Items from a dataset
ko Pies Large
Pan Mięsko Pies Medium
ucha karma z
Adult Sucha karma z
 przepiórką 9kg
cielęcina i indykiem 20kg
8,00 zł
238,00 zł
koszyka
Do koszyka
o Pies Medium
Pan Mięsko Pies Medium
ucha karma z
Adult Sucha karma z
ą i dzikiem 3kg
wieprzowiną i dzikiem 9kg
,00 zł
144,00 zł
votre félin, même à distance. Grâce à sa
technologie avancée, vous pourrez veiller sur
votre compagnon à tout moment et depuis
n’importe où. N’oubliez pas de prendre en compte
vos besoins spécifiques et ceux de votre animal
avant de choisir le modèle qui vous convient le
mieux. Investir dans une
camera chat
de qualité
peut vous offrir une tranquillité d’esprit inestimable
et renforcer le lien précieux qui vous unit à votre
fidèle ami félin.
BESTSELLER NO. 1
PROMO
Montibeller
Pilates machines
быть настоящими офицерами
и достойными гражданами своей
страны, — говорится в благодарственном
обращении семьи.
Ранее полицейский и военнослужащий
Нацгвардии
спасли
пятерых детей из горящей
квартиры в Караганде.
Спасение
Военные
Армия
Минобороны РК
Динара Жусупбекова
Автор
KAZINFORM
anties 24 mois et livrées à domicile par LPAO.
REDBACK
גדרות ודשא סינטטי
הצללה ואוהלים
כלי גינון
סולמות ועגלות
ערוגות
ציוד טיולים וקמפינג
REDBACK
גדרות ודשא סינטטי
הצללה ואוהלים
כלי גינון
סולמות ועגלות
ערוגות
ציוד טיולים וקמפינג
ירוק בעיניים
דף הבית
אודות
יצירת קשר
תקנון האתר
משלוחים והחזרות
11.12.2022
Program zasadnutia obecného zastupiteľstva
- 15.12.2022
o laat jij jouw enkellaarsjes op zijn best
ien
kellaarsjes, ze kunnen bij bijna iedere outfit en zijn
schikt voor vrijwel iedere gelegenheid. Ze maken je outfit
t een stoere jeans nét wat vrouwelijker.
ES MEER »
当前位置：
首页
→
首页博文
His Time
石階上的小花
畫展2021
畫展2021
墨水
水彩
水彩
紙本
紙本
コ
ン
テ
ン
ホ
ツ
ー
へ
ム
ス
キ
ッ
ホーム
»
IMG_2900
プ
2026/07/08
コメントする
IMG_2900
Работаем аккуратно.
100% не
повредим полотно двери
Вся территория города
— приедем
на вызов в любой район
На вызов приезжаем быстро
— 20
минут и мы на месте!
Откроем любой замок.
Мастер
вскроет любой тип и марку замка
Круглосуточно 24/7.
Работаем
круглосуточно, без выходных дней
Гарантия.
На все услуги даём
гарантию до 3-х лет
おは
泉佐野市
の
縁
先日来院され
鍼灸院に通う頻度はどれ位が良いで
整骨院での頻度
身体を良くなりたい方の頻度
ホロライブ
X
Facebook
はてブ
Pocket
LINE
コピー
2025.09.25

# What is required:
Reproduce the entries exactly, but only from their first line to the line holding "schikt voor vrijwel", with that last line kept.

# Answer to this problem:
ko Pies Large
Pan Mięsko Pies Medium
ucha karma z
Adult Sucha karma z
 przepiórką 9kg
cielęcina i indykiem 20kg
8,00 zł
238,00 zł
koszyka
Do koszyka
o Pies Medium
Pan Mięsko Pies Medium
ucha karma z
Adult Sucha karma z
ą i dzikiem 3kg
wieprzowiną i dzikiem 9kg
,00 zł
144,00 zł
votre félin, même à distance. Grâce à sa
technologie avancée, vous pourrez veiller sur
votre compagnon à tout moment et depuis
n’importe où. N’oubliez pas de prendre en compte
vos besoins spécifiques et ceux de votre animal
avant de choisir le modèle qui vous convient le
mieux. Investir dans une
camera chat
de qualité
peut vous offrir une tranquillité d’esprit inestimable
et renforcer le lien précieux qui vous unit à votre
fidèle ami félin.
BESTSELLER NO. 1
PROMO
Montibeller
Pilates machines
быть настоящими офицерами
и достойными гражданами своей
страны, — говорится в благодарственном
обращении семьи.
Ранее полицейский и военнослужащий
Нацгвардии
спасли
пятерых детей из горящей
квартиры в Караганде.
Спасение
Военные
Армия
Минобороны РК
Динара Жусупбекова
Автор
KAZINFORM
anties 24 mois et livrées à domicile par LPAO.
REDBACK
גדרות ודשא סינטטי
הצללה ואוהלים
כלי גינון
סולמות ועגלות
ערוגות
ציוד טיולים וקמפינג
REDBACK
גדרות ודשא סינטטי
הצללה ואוהלים
כלי גינון
סולמות ועגלות
ערוגות
ציוד טיולים וקמפינג
ירוק בעיניים
דף הבית
אודות
יצירת קשר
תקנון האתר
משלוחים והחזרות
11.12.2022
Program zasadnutia obecného zastupiteľstva
- 15.12.2022
o laat jij jouw enkellaarsjes op zijn best
ien
kellaarsjes, ze kunnen bij bijna iedere outfit en zijn
schikt voor vrijwel iedere gelegenheid. Ze maken je outfit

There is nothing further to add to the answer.